Incendiary rabbi to become Shas spiritual leader

Rabbi Shalom Cohen will never have even a fraction of the authority and control of the party that Rabbi Ovadia Yosef wielded.

thousands of haredim at yosef memorial 370 (photo credit: Marc Israel Sellem/The Jerusalem Post)
thousands of haredim at yosef memorial 370
(photo credit: Marc Israel Sellem/The Jerusalem Post)
Rabbi Shalom Cohen, a leading Shas rabbinical figure, is set to inherit the role of the movement’s spiritual leader from the late Rabbi Ovadia Yosef.
Cohen has been a divisive figure in recent months and years and has made numerous inflammatory remarks, specifically in reference to the Bayit Yehudi party and the national religious community.
Since the death of Yosef in October last year, Shas’s longtime revered and charismatic leader, there has been a void in the spiritual leadership that, if not a large practical obstacle, has presented an image problem for the haredi party and its political legitimacy.
But in a low-profile manner, Shas’ political leadership has now quietly anointed Cohen as the inheritor of Yosef’s title of maran, or our master.
This week’s edition of the party’s weekly newspaper Yom L’Yom Maran has been appended to his name, and the party will conduct several events during Passover at which Cohen will be unveiled as the new leader.

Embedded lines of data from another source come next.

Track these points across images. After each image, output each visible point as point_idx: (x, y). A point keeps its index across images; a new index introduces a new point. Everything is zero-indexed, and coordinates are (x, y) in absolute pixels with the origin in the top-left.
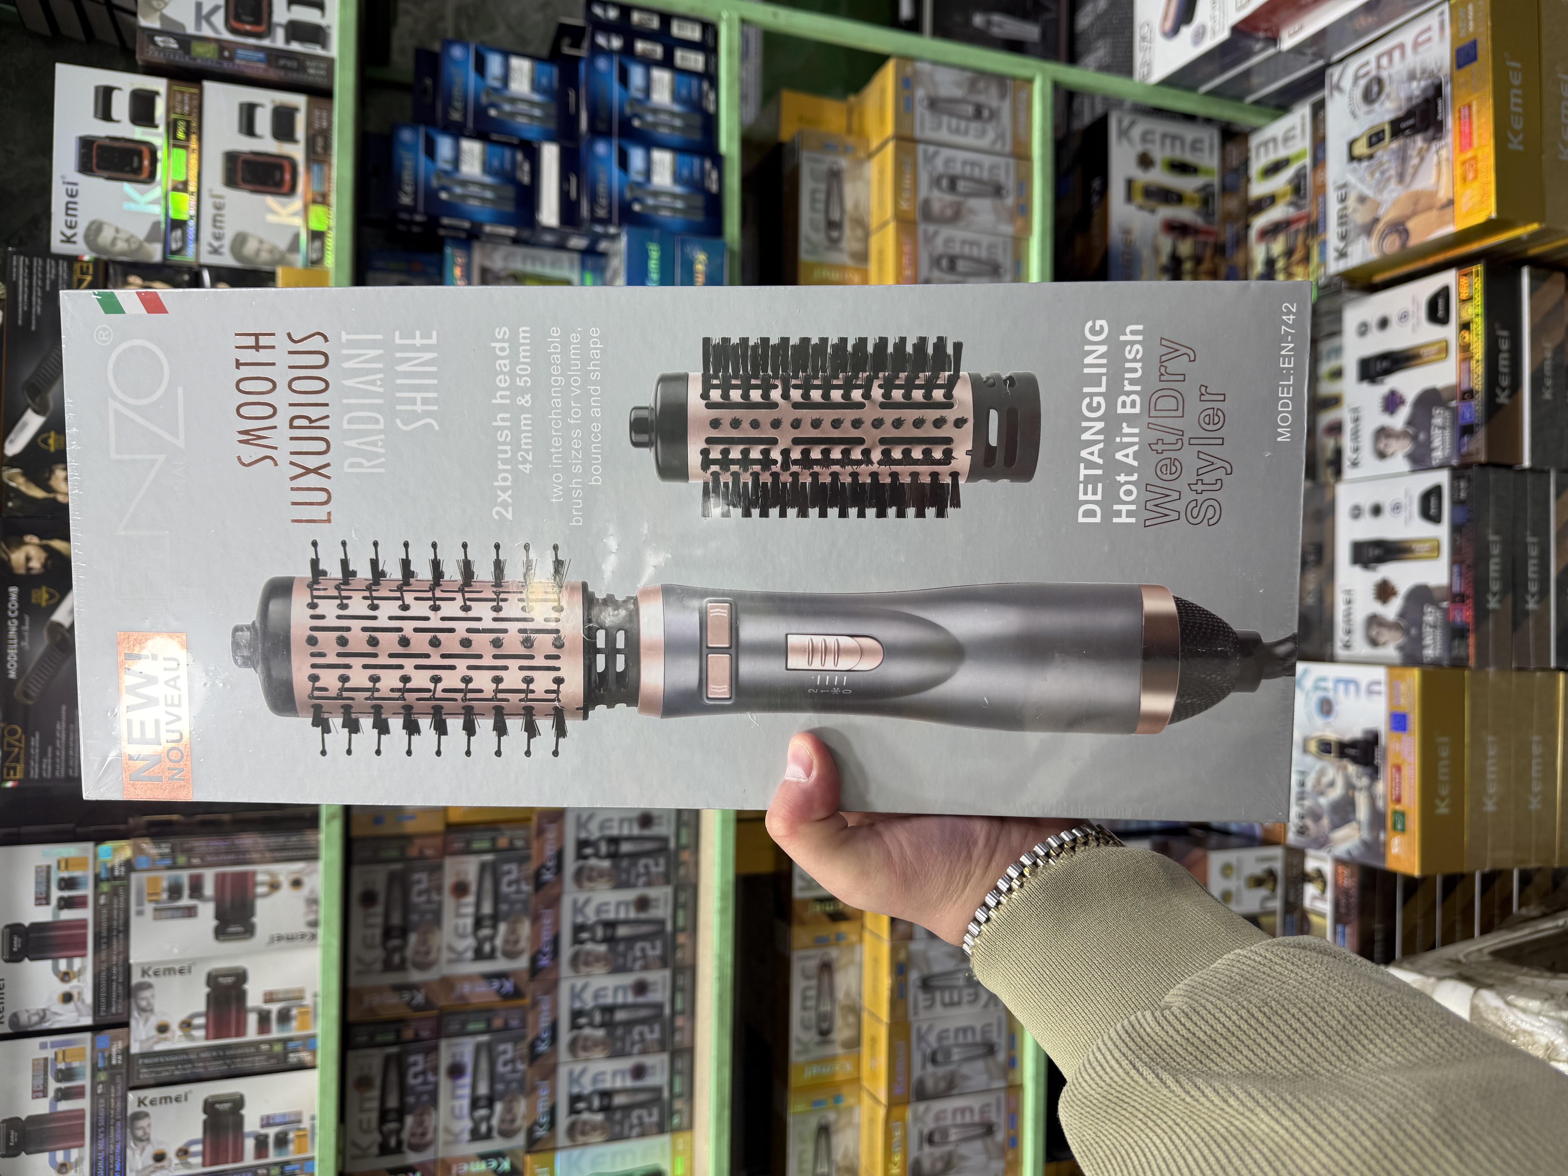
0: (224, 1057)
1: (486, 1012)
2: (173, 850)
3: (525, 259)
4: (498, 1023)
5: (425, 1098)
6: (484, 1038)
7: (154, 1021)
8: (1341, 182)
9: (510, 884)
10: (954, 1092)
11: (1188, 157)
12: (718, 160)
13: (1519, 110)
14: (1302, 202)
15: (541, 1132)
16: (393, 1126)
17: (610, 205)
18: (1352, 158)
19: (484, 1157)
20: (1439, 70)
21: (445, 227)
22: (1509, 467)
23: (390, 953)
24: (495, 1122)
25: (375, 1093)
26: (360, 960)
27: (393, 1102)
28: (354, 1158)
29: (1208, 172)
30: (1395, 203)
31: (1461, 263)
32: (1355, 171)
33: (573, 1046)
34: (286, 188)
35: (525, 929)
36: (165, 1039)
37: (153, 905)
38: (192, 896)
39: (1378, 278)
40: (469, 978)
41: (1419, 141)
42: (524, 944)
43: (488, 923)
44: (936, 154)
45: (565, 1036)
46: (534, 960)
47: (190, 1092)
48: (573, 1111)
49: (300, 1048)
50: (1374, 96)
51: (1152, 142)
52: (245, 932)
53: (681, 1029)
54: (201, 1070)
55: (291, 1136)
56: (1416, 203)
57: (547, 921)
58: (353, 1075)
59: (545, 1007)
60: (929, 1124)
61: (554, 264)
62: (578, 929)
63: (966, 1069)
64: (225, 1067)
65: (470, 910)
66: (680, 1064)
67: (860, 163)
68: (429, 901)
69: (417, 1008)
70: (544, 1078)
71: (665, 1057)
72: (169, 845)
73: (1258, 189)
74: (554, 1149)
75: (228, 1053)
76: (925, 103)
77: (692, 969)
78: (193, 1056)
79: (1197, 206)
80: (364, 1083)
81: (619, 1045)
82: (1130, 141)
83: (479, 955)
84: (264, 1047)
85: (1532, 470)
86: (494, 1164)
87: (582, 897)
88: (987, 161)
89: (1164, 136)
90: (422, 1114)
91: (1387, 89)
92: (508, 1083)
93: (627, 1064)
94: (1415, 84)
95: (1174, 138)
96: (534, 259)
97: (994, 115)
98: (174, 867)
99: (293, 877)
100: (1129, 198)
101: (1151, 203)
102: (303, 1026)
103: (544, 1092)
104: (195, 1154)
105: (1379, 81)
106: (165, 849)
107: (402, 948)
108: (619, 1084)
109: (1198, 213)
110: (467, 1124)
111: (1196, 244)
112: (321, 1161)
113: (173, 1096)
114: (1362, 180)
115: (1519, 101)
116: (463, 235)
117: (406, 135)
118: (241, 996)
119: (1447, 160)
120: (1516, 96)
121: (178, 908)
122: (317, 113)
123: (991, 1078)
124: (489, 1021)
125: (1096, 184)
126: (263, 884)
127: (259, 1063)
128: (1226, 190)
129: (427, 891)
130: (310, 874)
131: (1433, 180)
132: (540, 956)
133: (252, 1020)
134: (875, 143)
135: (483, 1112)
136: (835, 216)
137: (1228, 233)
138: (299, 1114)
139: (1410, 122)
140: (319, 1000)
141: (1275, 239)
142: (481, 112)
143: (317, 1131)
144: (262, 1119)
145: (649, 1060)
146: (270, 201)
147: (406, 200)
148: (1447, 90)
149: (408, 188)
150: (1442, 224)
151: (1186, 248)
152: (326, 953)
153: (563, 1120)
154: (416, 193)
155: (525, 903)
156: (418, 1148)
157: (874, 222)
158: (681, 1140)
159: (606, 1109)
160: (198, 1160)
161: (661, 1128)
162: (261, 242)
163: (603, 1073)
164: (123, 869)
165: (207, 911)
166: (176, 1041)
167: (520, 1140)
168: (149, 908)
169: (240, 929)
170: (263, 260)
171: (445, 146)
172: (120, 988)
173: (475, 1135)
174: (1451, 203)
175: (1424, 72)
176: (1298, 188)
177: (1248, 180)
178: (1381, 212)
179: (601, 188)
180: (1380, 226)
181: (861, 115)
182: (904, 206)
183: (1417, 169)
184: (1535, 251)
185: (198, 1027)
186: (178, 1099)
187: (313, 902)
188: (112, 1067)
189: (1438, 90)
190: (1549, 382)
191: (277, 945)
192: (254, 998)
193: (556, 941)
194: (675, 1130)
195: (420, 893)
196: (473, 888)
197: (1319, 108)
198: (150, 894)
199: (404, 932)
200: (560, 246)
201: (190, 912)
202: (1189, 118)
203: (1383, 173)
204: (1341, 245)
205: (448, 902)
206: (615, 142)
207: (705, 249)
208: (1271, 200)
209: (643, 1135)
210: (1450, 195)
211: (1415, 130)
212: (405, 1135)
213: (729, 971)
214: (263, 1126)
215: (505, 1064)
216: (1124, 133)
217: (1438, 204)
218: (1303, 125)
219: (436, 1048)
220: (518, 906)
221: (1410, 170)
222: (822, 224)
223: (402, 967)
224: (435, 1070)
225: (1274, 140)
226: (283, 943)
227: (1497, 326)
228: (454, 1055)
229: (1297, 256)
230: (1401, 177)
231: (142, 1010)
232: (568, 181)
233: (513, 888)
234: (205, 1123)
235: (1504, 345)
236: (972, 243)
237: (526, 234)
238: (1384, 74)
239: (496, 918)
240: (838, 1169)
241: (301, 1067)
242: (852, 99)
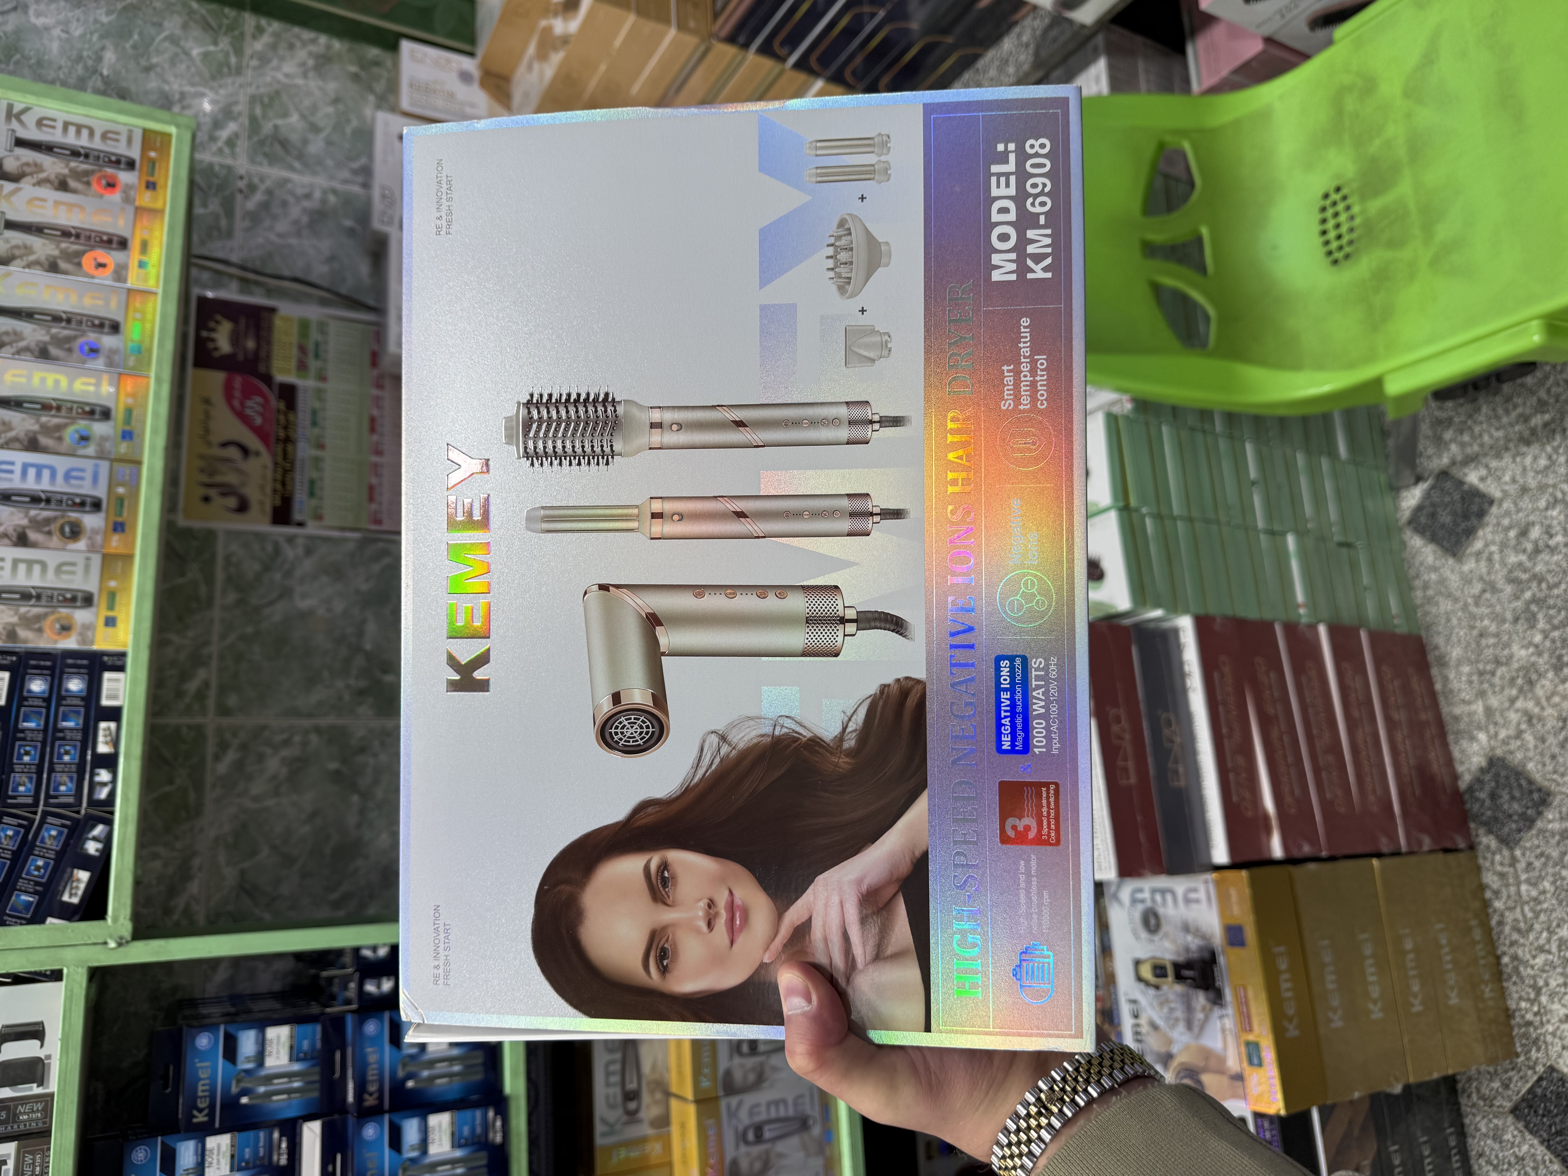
8: (1132, 997)
12: (502, 1104)
13: (1290, 994)
18: (1139, 978)
20: (1212, 937)
30: (1186, 1048)
32: (1143, 993)
41: (1202, 998)
50: (1152, 927)
56: (1206, 1059)
91: (1164, 927)
94: (1189, 938)
105: (1156, 916)
114: (1151, 1006)
115: (1289, 985)
119: (1231, 1033)
120: (1285, 981)
131: (1220, 1044)
136: (633, 1085)
139: (1191, 973)
142: (230, 1105)
148: (1221, 961)
171: (186, 1152)
174: (1241, 1078)
175: (1197, 929)
182: (704, 1083)
183: (1203, 1024)
189: (1212, 956)
203: (1171, 1011)
206: (386, 1119)
210: (1239, 1070)
211: (1197, 984)
217: (1229, 1073)
221: (1196, 1024)
222: (618, 1098)
230: (1189, 1025)
232: (333, 1160)
236: (779, 1103)
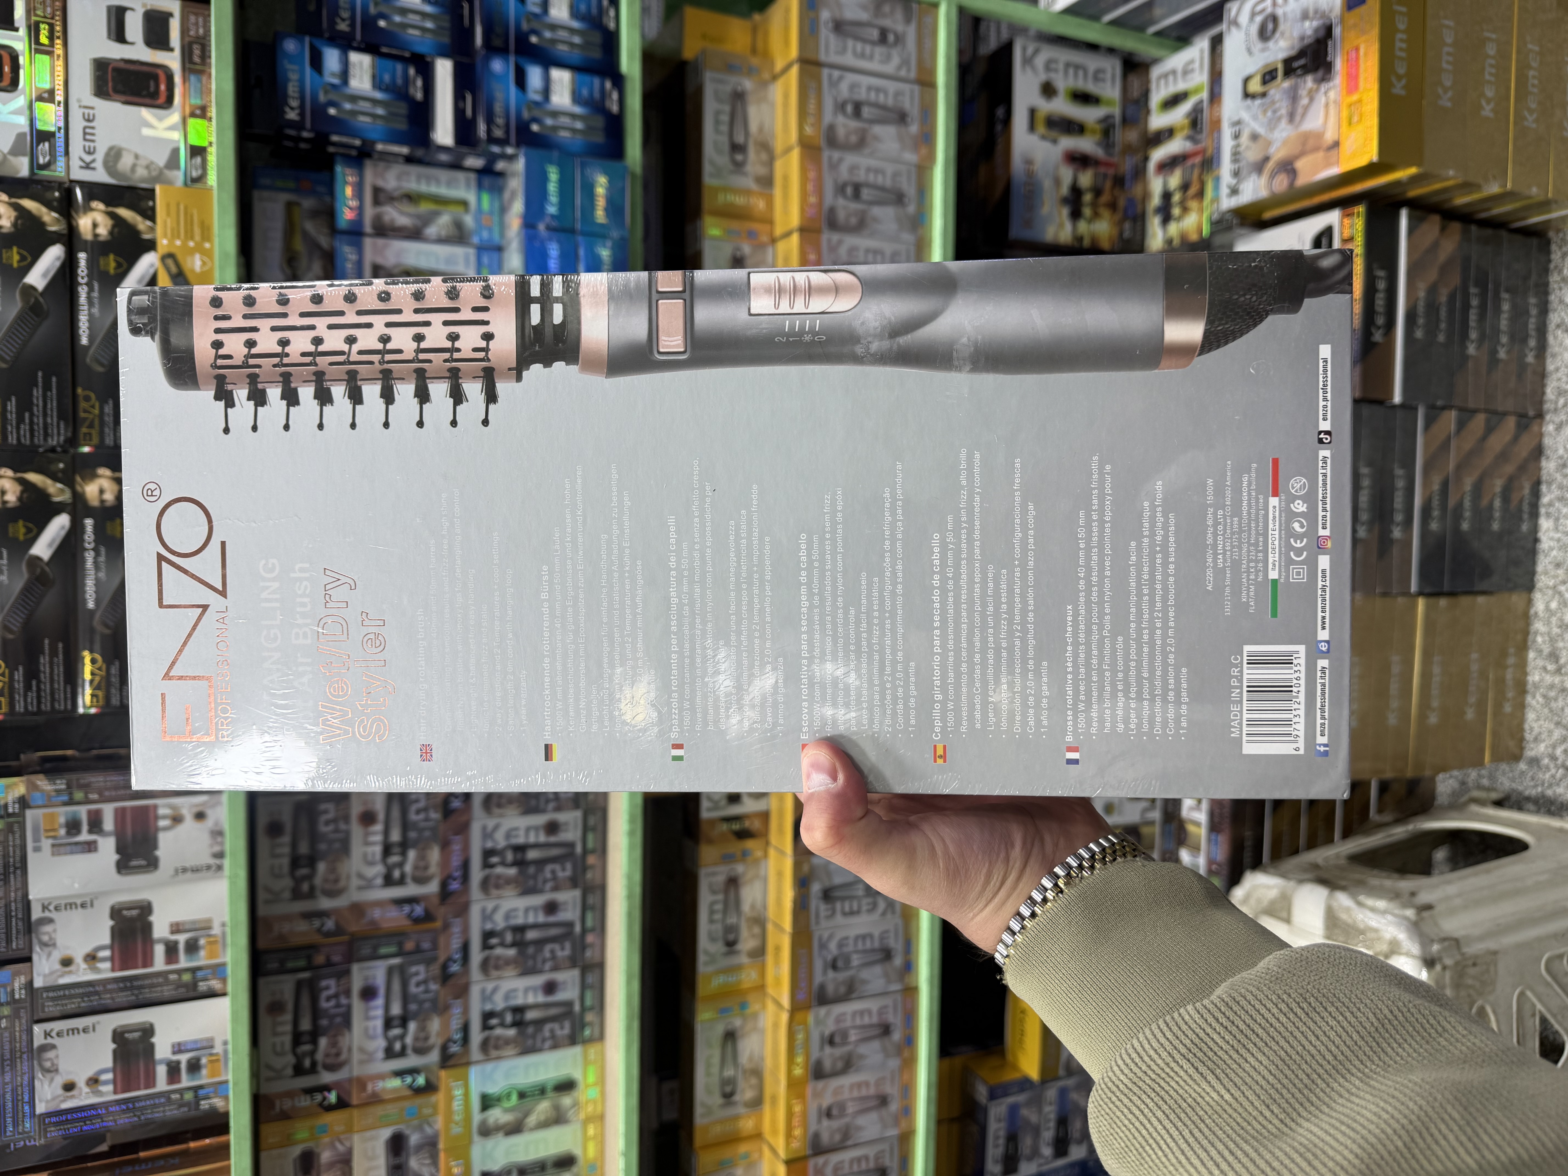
0: (132, 988)
1: (397, 936)
2: (69, 786)
3: (419, 178)
4: (409, 946)
5: (338, 1020)
6: (396, 961)
7: (57, 955)
8: (1236, 119)
9: (418, 812)
10: (854, 996)
11: (1091, 87)
12: (618, 80)
13: (1403, 54)
14: (1199, 137)
15: (454, 1049)
16: (306, 1048)
17: (507, 125)
18: (1247, 95)
19: (399, 1074)
20: (1331, 11)
21: (334, 144)
22: (1380, 402)
23: (298, 881)
24: (409, 1040)
25: (288, 1017)
26: (268, 890)
27: (306, 1025)
28: (269, 1080)
29: (1109, 103)
30: (1285, 142)
31: (1345, 203)
32: (1248, 108)
33: (485, 966)
34: (162, 99)
35: (435, 855)
36: (70, 972)
37: (50, 841)
38: (90, 831)
39: (1268, 215)
40: (379, 904)
41: (1309, 81)
42: (434, 869)
43: (396, 850)
44: (841, 78)
45: (476, 956)
46: (444, 885)
47: (98, 1023)
48: (486, 1027)
49: (210, 976)
50: (1269, 34)
51: (1056, 71)
52: (148, 865)
53: (592, 945)
54: (109, 1001)
55: (204, 1061)
56: (1304, 144)
57: (456, 847)
58: (264, 1000)
59: (456, 929)
60: (830, 1027)
61: (450, 184)
62: (488, 853)
63: (865, 974)
64: (133, 998)
65: (378, 838)
66: (590, 979)
67: (764, 85)
68: (336, 831)
69: (328, 934)
70: (457, 997)
71: (575, 973)
72: (64, 781)
73: (1158, 121)
74: (468, 1064)
75: (135, 983)
76: (830, 25)
77: (602, 889)
78: (99, 988)
79: (1098, 137)
80: (276, 1008)
81: (530, 963)
82: (1034, 69)
83: (389, 881)
84: (173, 977)
85: (1402, 406)
86: (409, 1080)
87: (491, 823)
88: (892, 86)
89: (1068, 65)
90: (335, 1036)
91: (1282, 27)
92: (421, 1003)
93: (538, 980)
94: (1307, 24)
95: (1077, 67)
96: (429, 179)
97: (899, 40)
98: (71, 802)
99: (195, 810)
100: (1032, 127)
101: (1054, 134)
102: (211, 956)
103: (456, 1010)
104: (106, 1083)
105: (1274, 19)
106: (61, 784)
107: (310, 877)
108: (531, 999)
109: (1099, 144)
110: (381, 1043)
111: (1096, 175)
112: (235, 1084)
113: (81, 1028)
114: (1255, 118)
115: (1404, 45)
116: (354, 153)
117: (290, 46)
118: (147, 928)
119: (1335, 102)
120: (1401, 40)
121: (77, 844)
122: (192, 18)
123: (889, 982)
124: (400, 945)
125: (1000, 112)
126: (165, 817)
127: (167, 992)
128: (1126, 121)
129: (334, 821)
130: (214, 806)
131: (1320, 121)
132: (451, 881)
133: (159, 951)
134: (779, 65)
135: (396, 1032)
136: (740, 139)
137: (1127, 165)
138: (212, 1039)
139: (1302, 62)
140: (228, 930)
141: (1172, 172)
142: (369, 23)
143: (230, 1056)
144: (173, 1046)
145: (560, 976)
146: (146, 113)
147: (292, 115)
148: (1337, 31)
149: (294, 103)
150: (1328, 165)
151: (1086, 179)
152: (233, 884)
153: (476, 1036)
154: (302, 107)
155: (434, 830)
156: (332, 1068)
157: (779, 146)
158: (593, 1050)
159: (518, 1024)
160: (110, 1088)
161: (573, 1040)
162: (137, 157)
163: (515, 990)
164: (17, 806)
165: (107, 846)
166: (82, 974)
167: (434, 1057)
168: (46, 844)
169: (143, 863)
170: (140, 177)
171: (332, 58)
172: (20, 924)
173: (390, 1053)
174: (1336, 144)
175: (1316, 12)
176: (1195, 121)
177: (1148, 112)
178: (1272, 150)
179: (498, 108)
180: (1270, 165)
181: (766, 34)
182: (809, 130)
183: (1306, 108)
184: (1414, 193)
185: (104, 960)
186: (85, 1030)
187: (217, 833)
188: (15, 1001)
189: (1328, 31)
190: (1421, 321)
191: (181, 877)
192: (160, 929)
193: (466, 866)
194: (586, 1042)
195: (327, 823)
196: (381, 816)
197: (1217, 42)
198: (46, 831)
199: (312, 861)
200: (456, 166)
201: (90, 847)
202: (1093, 47)
203: (1275, 112)
204: (1234, 181)
205: (356, 830)
206: (512, 59)
207: (606, 173)
208: (1168, 133)
209: (555, 1046)
210: (1336, 138)
211: (1307, 70)
212: (319, 1056)
213: (638, 890)
214: (174, 1053)
215: (418, 984)
216: (1028, 61)
217: (1325, 146)
218: (1202, 59)
219: (347, 972)
220: (427, 834)
221: (1300, 111)
222: (726, 147)
223: (311, 894)
224: (348, 993)
225: (1174, 72)
226: (189, 875)
227: (1375, 266)
228: (366, 978)
229: (1193, 190)
230: (1291, 117)
231: (44, 945)
232: (464, 99)
233: (422, 816)
234: (115, 1052)
235: (1381, 285)
236: (877, 171)
237: (420, 153)
238: (1280, 12)
239: (404, 845)
240: (745, 1072)
241: (212, 994)
242: (757, 17)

He is also set to serve as head of the four-man Council of Torah Sages, of which he has been a member since the movement’s inception in the mid-1980s, but will not be referred to as president of the body as Yosef was.
In practice, Cohen does not have the authority and control of the party that Yosef wielded.
Yosef’s outstanding knowledge of all facets of the Torah, his status as an unequaled arbiter of Jewish law, and his charisma and appeal to the Sephardi community, religious and non-religious alike, lent the party legitimacy and gave him total control over its workings.
Cohen, who is 83-years old, has been the yeshiva dean of the prestigious Porat Yosef yeshiva for many years but has never held public office and has spent his entire life in the closed confines of the yeshiva world.
He is considered a conservative figure in Shas’s rabbinic leadership in terms of his approach to Jewish law and issues of public concern, such as haredi enlistment.
Of late, he is probably best known for his incendiary remarks about the national- religious community, referring to them as Amalek, the ancient enemy of the Jewish people, and labeling Bayit Yehudi supporters Reform Jews, as a form of insult and saying anyone who voted for them would go to hell.
But Cohen is close to Shas party chairman Arye Deri and it is thought that Cohen’s promotion as the new spiritual leader has largely been advanced by Deri in an effort to acquire rabbinic cover for his political control of the party and the leadership of the Sephardi haredi world.
Cohen’s credentials as a conservative figure would help to preserve support from Shas’s hardcore haredi voters but would in no way prevent the defection of the party’s traditional and non-religious electorate.
Shas holds 11 Knesset seats but recent polls have put them at just seven mandates if new elections were to be held.
The decline in support is largely because, with the passing of Yosef, the non-haredi Sephardi supporters who used to vote for Shas no longer have a reason to do so, and will certainly not be swayed by the appointment of Cohen as the new spiritual leader, who for many such people is completely unknown.
But the installation of a new maran and spiritual leader is an important step for Deri and the political leadership in their efforts to protect the party’s position as the representative of the haredi Sephardi community.
Rabbi Shlomo Amar, formerly the Sephardi chief rabbi, had a severe falling out with Deri and Yosef when the former torpedoed his chances of serving a second term as chief rabbi.
Amar has since then quietly gone about building his own court and circle of influence and his Bible scholarship and rank as Rishon Lezion, one who serves or has served as Sepahardi chief rabbi, with the cloak and headdress that accompanies it, gives him serious legitimacy as an alternative spiritual leader.
He has not yet made any declaration of any possible political pretensions but the possibility remains a threat to Deri and Shas.
One Shas insider said in conversation with The Jerusalem Post that Sephardi Chief Rabbi Yitzhak Yosef, son of Ovadia and a renowned Bible scholar in his own right, will most likely inherit the leadership of the Shas movement in the long term.
But for now, his public role precludes him from having any political position or function and his 10-year tenure as chief rabbi that has only just begun means that there are many pitfalls for Shas before he can safely take on his father’s mantle.